The UK Government has confirmed that new consumer rules will come into force to "shield the public from rip-offs and boost competition". Although not confirmed when these will be introduced, the top three issues on its hit list are fake reviews, "subscription traps" and prepayment schemes. 

Fake reviews will be targeted by laws that have a three-pronged approach. The proposals include making it against the law for: (i) businesses to commission a third party to write or submit a fake review; (ii) for individuals to offer or advertise to submit a fake review; and (iii) to displays reviews without taking reasonable steps to ensure that those reviews are genuine. There will also be a clamp down on "subscription traps" where businesses typically make it hard for consumers to exit a contract. Instead, businesses will be obliged to provide clear information before a consumer enters into a contract, issue reminders about the end of any free trials and auto renewal dates and make sure consumers can end contracts in a straightforward way. Members of schemes such as Christmas clubs will also have their money safeguarded (either by insurance or trust), as it is not otherwise protected by the UK's Financial Services Compensation Scheme. 
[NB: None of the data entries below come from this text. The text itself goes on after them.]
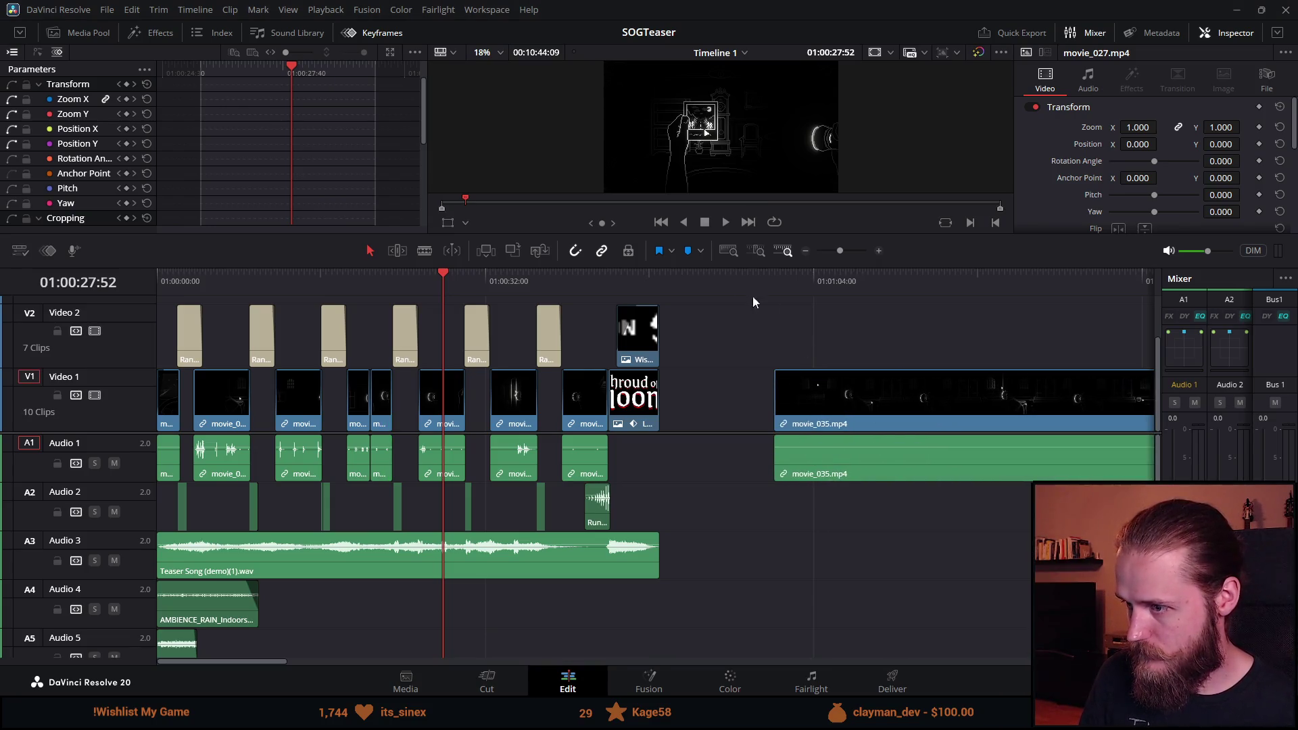
left_click(785, 277)
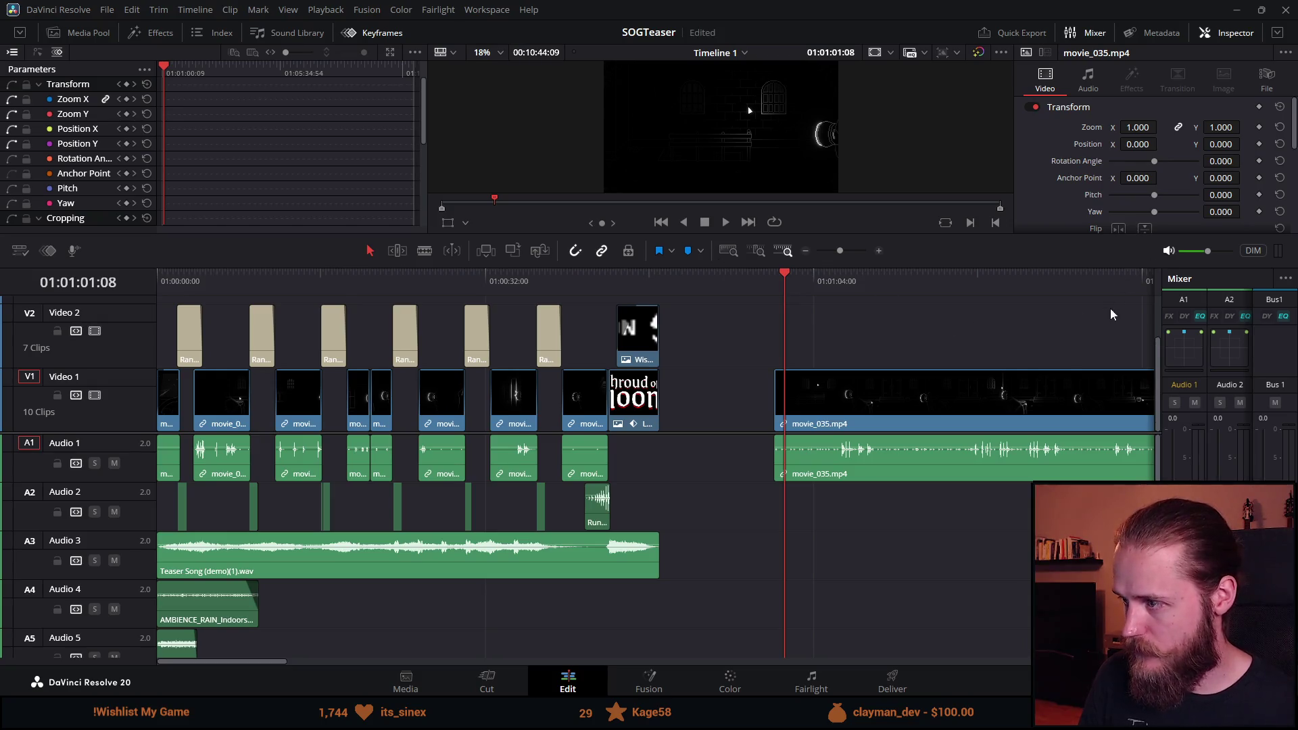
Move movie_035 further right on the timeline and make the viewer taller.
scroll(911, 352, "down", 5)
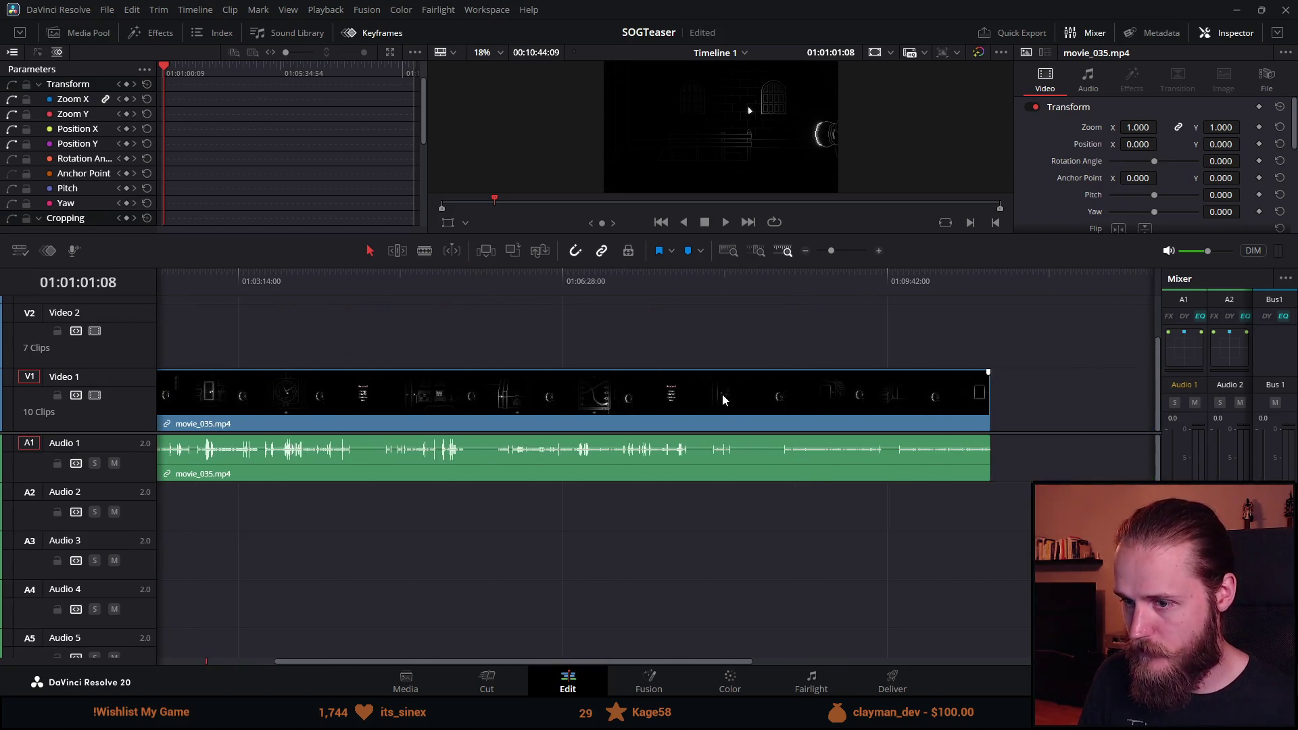
mouse_move(632, 406)
left_mouse_down()
mouse_move(436, 399)
mouse_move(437, 424)
mouse_move(788, 396)
left_mouse_up()
scroll(789, 396, "down", 2)
key("shift+z")
key("shift+z")
key("Down")
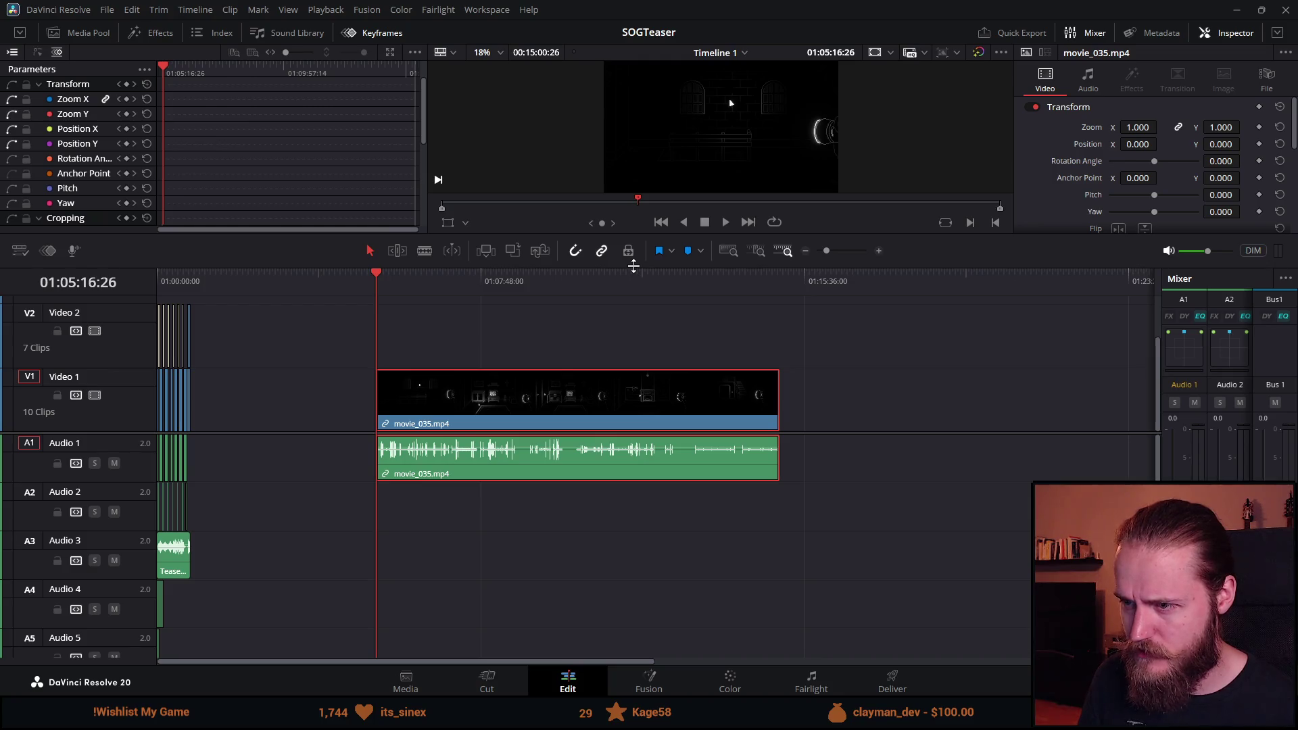
left_click_drag(634, 266, 688, 415)
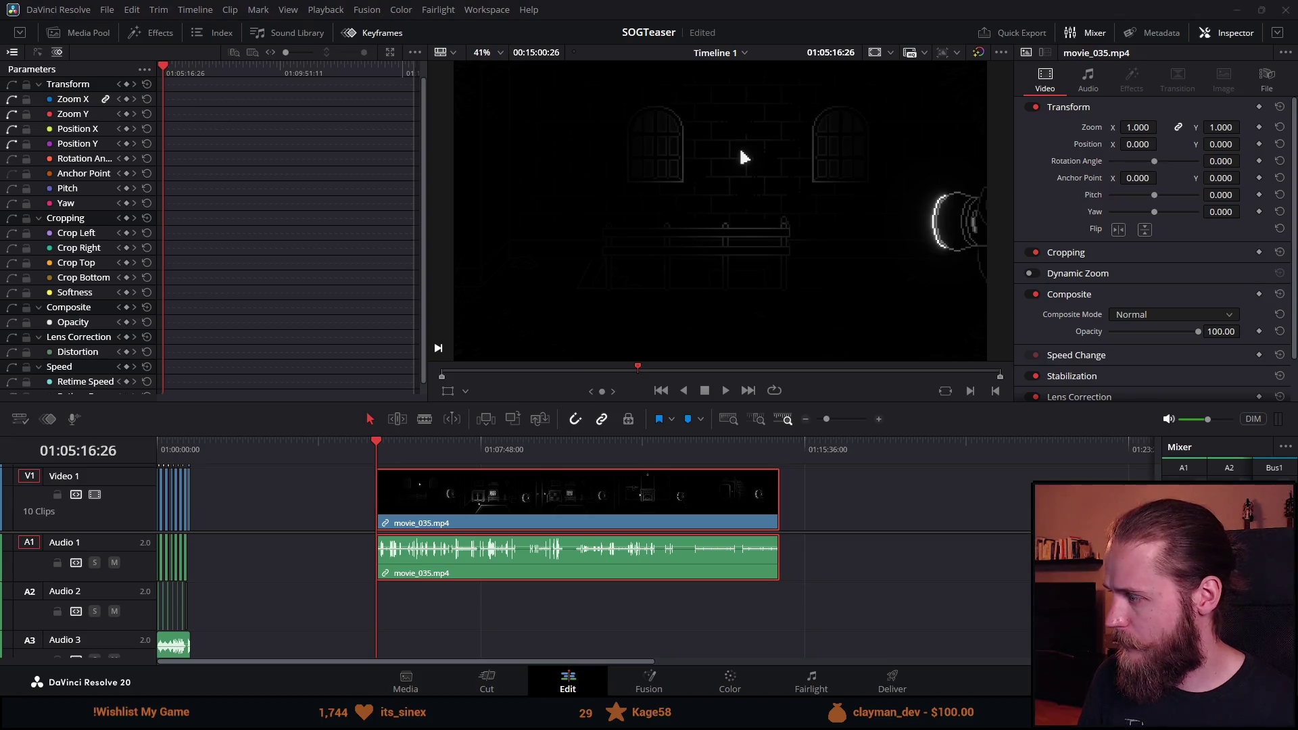
Play movie_035 and split it with Ctrl+B at the start of the door scene.
left_click(724, 391)
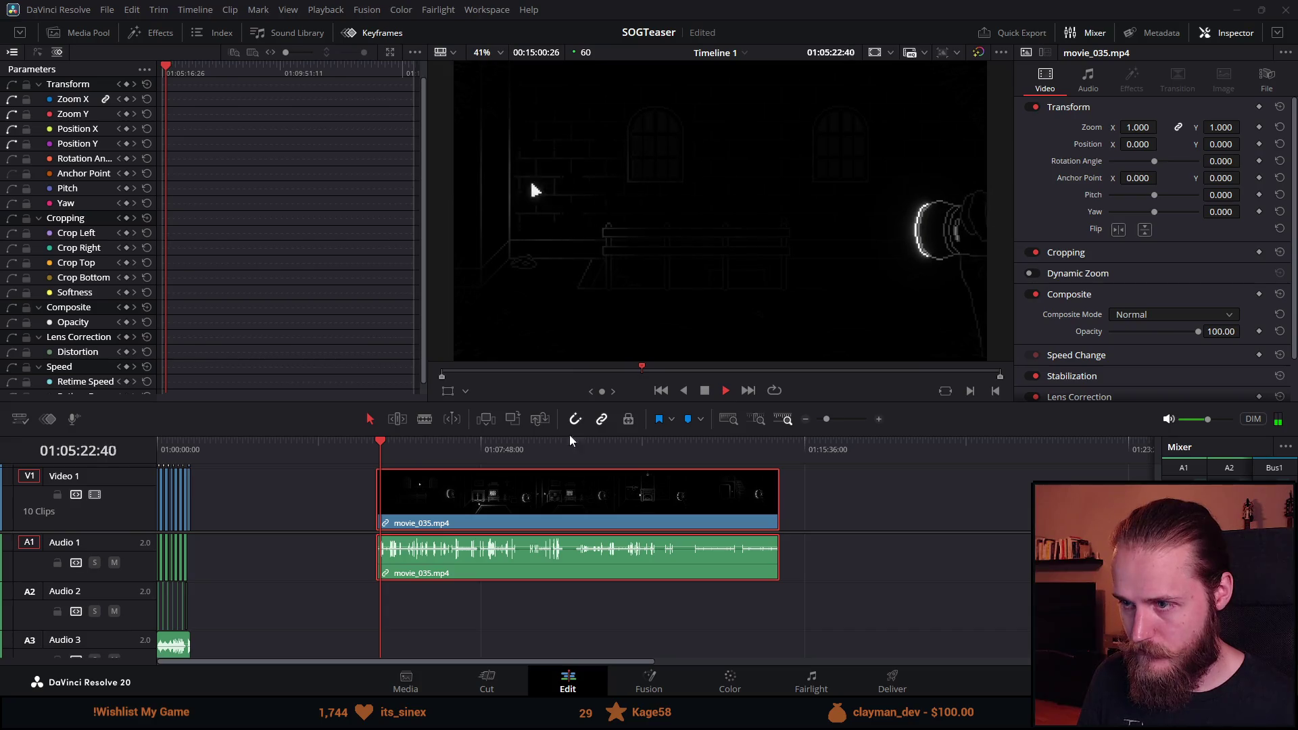
scroll(535, 491, "up", 5)
left_click_drag(658, 441, 642, 445)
The new rules will be reinforced by the enhancement of the CMA's powers where the CMA can directly enforce consumer law replacing the need for consumers to go to court. Businesses should be particularly alive to the CMA's proposed new headline financial penalty where the CMA would be able to issue a penalty of up to 10% of global annual turnover for breaking consumer protection law – this percentage is then stepped down to 5% and 1% for lesser offences. Fines of up to £300,000 can also be brought against individuals who breach the laws.

The Government reported that the average UK household spends around £900 each year influenced by online reviews and spends £60 on unwanted subscriptions. The launch of these proposals coincides with the cost-of-living crisis and consumers may be grateful for the tightening up of the rules around subscriptions, in particular the notification reminders. For businesses who are subscription-based or whose products are sold in an extremely competitive market and therefore rely on review-based sales, the new regulatory requirements may prove a challenge, including the cost from a compliance perspective and the potential drop off in revenue. While some retailers may have historically profited from engaging with (or at least not preventing) behaviours which are based on slacker consumer habits (for example, not keeping an eye on their subscriptions), it is clear that businesses will now need to adjust their practices.  

The British Retail Consortium has questioned the practicality of enforcing the new laws, in particular in proving a breach regarding fake reviews. Although the evidentiary process has not yet been clarified, it is certain that retailers will need to do more in managing and monitoring their review processes. At a time when retailers, consumer brands and hospitality providers are experiencing cost increases in their supply chains, raw materials and elsewhere, the new rules also mean potentially further increased costs as it is likely that, in order to comply, businesses will need to update terms and conditions, enhance consumer communications, pay for insurance of prepayment schemes and invest more in human resources in order to take reasonable steps to ensure reviews are genuine.